Information shown Start Marker

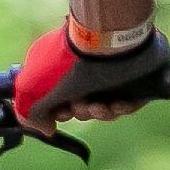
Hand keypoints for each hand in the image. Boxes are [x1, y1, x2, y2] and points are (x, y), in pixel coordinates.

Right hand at [11, 16, 169, 127]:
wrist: (107, 40)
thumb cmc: (69, 63)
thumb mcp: (37, 88)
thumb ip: (33, 112)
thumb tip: (46, 130)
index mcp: (64, 70)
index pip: (62, 100)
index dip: (61, 112)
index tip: (61, 114)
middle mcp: (86, 71)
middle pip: (84, 106)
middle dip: (81, 112)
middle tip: (81, 104)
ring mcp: (111, 73)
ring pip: (106, 107)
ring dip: (100, 112)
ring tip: (100, 105)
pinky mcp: (135, 78)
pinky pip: (128, 104)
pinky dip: (122, 108)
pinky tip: (118, 103)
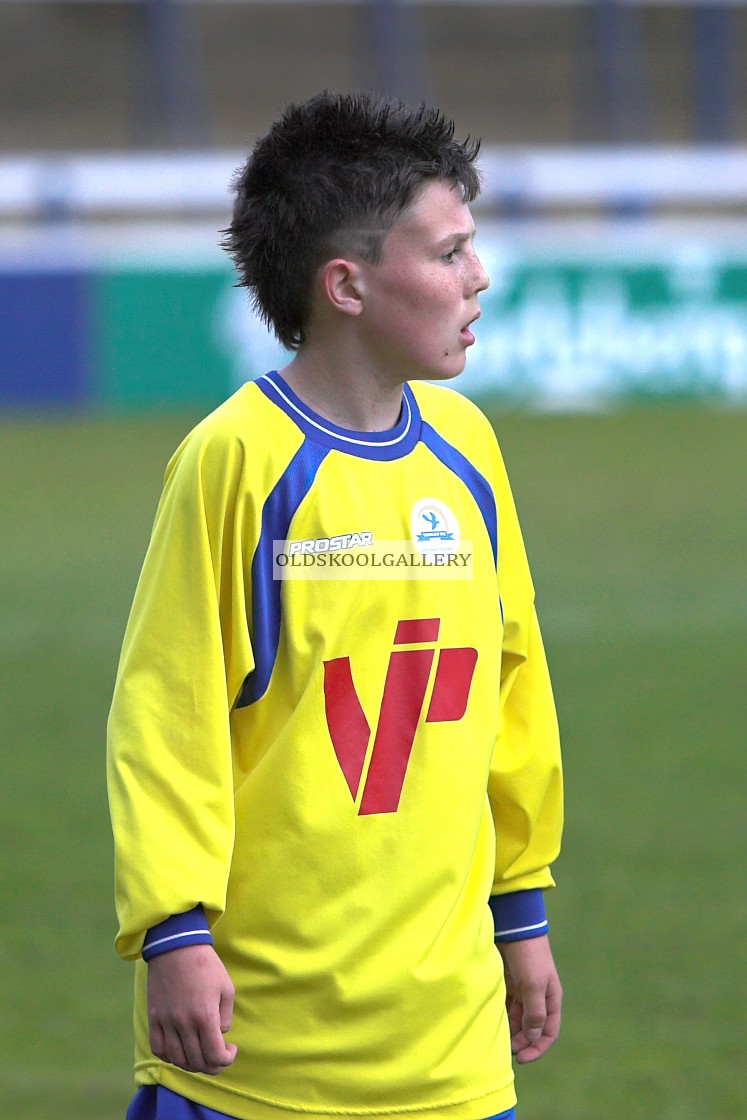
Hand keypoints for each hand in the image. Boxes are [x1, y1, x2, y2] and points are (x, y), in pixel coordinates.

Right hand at [147, 944, 237, 1074]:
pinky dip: (169, 1056)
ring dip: (192, 1063)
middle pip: (197, 1062)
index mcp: (205, 1016)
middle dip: (212, 1065)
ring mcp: (166, 1022)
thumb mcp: (227, 988)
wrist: (176, 946)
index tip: (231, 1049)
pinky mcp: (154, 1017)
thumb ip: (225, 1017)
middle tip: (218, 1056)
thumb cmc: (206, 965)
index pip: (214, 1055)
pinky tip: (180, 1050)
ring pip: (177, 1059)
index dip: (226, 1060)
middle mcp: (184, 1023)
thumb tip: (218, 1035)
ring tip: (200, 1053)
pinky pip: (158, 1048)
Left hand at [497, 935, 561, 1063]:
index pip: (548, 1032)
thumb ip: (534, 1012)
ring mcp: (523, 990)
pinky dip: (502, 1016)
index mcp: (551, 999)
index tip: (521, 1059)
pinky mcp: (509, 983)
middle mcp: (539, 997)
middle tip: (505, 1051)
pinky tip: (492, 1022)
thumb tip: (532, 1038)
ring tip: (497, 1039)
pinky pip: (507, 1006)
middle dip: (521, 1042)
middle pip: (531, 1028)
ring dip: (510, 1030)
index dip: (537, 1048)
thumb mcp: (533, 985)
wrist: (514, 927)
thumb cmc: (528, 955)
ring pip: (518, 1018)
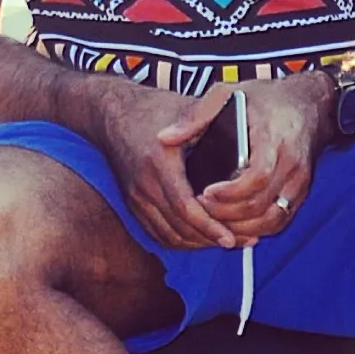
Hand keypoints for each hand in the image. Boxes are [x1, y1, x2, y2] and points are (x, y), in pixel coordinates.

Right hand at [95, 82, 239, 251]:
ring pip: (168, 235)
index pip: (184, 207)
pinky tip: (202, 238)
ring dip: (197, 243)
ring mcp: (135, 196)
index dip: (209, 227)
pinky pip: (157, 232)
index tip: (232, 238)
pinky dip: (180, 241)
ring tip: (227, 241)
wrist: (111, 114)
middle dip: (211, 239)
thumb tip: (243, 144)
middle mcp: (143, 184)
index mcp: (159, 162)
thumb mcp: (184, 110)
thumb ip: (211, 126)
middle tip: (242, 242)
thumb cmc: (153, 110)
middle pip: (178, 227)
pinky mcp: (132, 203)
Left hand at [193, 72, 332, 243]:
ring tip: (212, 218)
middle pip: (261, 203)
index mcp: (274, 138)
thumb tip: (164, 137)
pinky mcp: (301, 193)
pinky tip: (232, 225)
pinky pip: (280, 221)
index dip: (230, 192)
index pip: (257, 176)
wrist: (308, 104)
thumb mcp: (228, 94)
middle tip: (200, 209)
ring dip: (240, 226)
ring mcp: (300, 181)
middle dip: (227, 213)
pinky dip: (256, 229)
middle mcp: (292, 164)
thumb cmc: (264, 98)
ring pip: (272, 219)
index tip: (204, 193)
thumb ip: (196, 116)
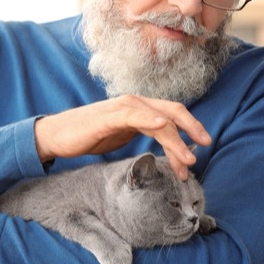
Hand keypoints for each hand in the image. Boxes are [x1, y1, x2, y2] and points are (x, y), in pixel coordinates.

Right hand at [34, 95, 210, 178]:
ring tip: (187, 160)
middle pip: (172, 112)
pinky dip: (150, 119)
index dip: (190, 128)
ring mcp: (122, 107)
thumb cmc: (88, 136)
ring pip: (158, 120)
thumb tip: (162, 149)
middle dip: (191, 129)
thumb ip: (141, 135)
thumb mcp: (122, 136)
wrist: (57, 136)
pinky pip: (134, 115)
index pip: (172, 115)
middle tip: (205, 147)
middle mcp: (134, 103)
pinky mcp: (110, 116)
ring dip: (176, 140)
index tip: (202, 146)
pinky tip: (161, 127)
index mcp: (139, 108)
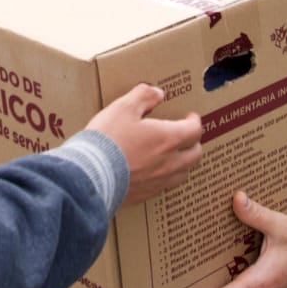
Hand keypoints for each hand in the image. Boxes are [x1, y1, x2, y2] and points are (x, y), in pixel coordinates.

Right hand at [84, 84, 201, 205]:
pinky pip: (164, 186)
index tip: (190, 118)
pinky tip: (153, 172)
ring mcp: (158, 181)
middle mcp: (169, 162)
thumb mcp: (123, 108)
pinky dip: (165, 177)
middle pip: (195, 155)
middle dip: (193, 143)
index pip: (194, 131)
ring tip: (174, 156)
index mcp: (168, 138)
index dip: (195, 122)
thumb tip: (156, 93)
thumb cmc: (108, 140)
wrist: (91, 174)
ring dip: (183, 163)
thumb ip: (143, 96)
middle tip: (186, 136)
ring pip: (183, 174)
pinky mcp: (145, 194)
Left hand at [179, 193, 286, 287]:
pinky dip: (222, 276)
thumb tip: (236, 199)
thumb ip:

Information shown End Marker

What is the number of lines in the records that include the word "Left"? Answer with that number only.

• **Exercise output**
3